Part 1
Railroads by new equipment in lots and give them a set of numbers as the running numbers, this can be as low as one or up to 20,000 or more. Finding out what the set of numbers should be can be hard sometimes.
Locomotive numbers are the hardest ones to find as some numbers were used on more than one locomotive and the railroad shops can make a locomotive look like deferent one. The C. B. & Q. had a 2-4-2 that went into the shop and came out a 4-4-2. I also know of a F7B that was made into a F7A with a full cab but it was 6" shorter.
Passenger cars mostly have names but a lot also have numbers or both.
Everything else has numbers that are not hard to find.

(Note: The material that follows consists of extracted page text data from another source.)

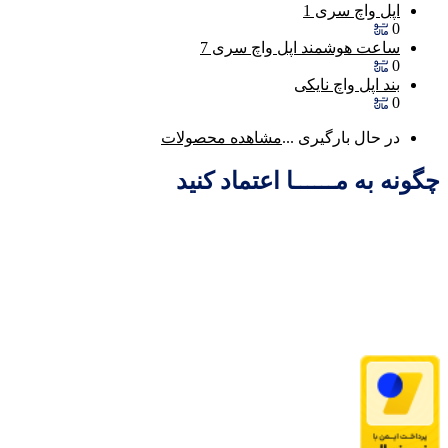
اپل واچ سری 1
0
ساعت هوشمند اپل واچ سری 7
0
بند اپل واچ نایکی
0
در حال بارگیری ...
مشاهده محصولات
چگونه به مــــــا اعتماد کنید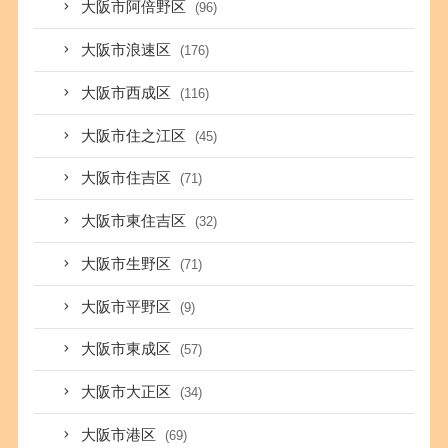
大阪市阿倍野区
(96)
大阪市浪速区
(176)
大阪市西成区
(116)
大阪市住之江区
(45)
大阪市住吉区
(71)
大阪市東住吉区
(32)
大阪市生野区
(71)
大阪市平野区
(9)
大阪市東成区
(57)
大阪市大正区
(34)
大阪市港区
(69)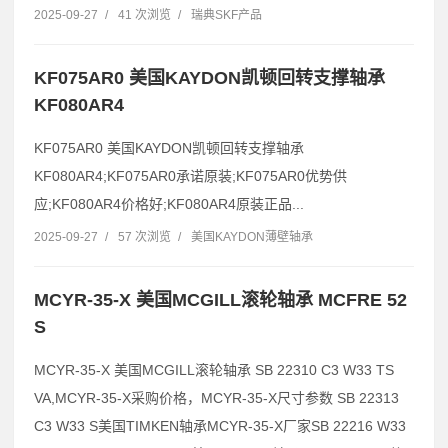
2025-09-27
/
41 次浏览
/
瑞典SKF产品
KF075AR0 美国KAYDON凯顿回转支撑轴承
KF080AR4
KF075AR0 美国KAYDON凯顿回转支撑轴承
KF080AR4;KF075AR0承诺原装;KF075AR0优势供
应;KF080AR4价格好;KF080AR4原装正品...
2025-09-27
/
57 次浏览
/
美国KAYDON薄壁轴承
MCYR-35-X 美国MCGILL滚轮轴承 MCFRE 52
S
MCYR-35-X 美国MCGILL滚轮轴承 SB 22310 C3 W33 TS
VA,MCYR-35-X采购价格，MCYR-35-X尺寸参数 SB 22313
C3 W33 S美国TIMKEN轴承MCYR-35-X厂家SB 22216 W33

Finding locomotive and passenger car numbers by railroad is best if you can find a roster for the railroad. Passenger car names can be a big mess as a lot of cars had more than one name over time.
This gets us to freight cars witch can be found in the Official Railway Equipment Register this was a book but is now on line. ORER was first published in 1885 and came out weekly. This was used by the railroad to make up trains. What it has is every car used in the U.S., Canada, and Mexico with car numbers, marked capacity, length, dimensions and cubical capacity.
The current one is around $250 but the old printed ones can be found as used books. For use in modeling there was a NMRA reproduction of Vol. LXVIII No.3 January 1953 that can be found. I got one from Amazon and there were 3 or 4 available and runs abot $45. The book looks like the yellow pages has 826 pages.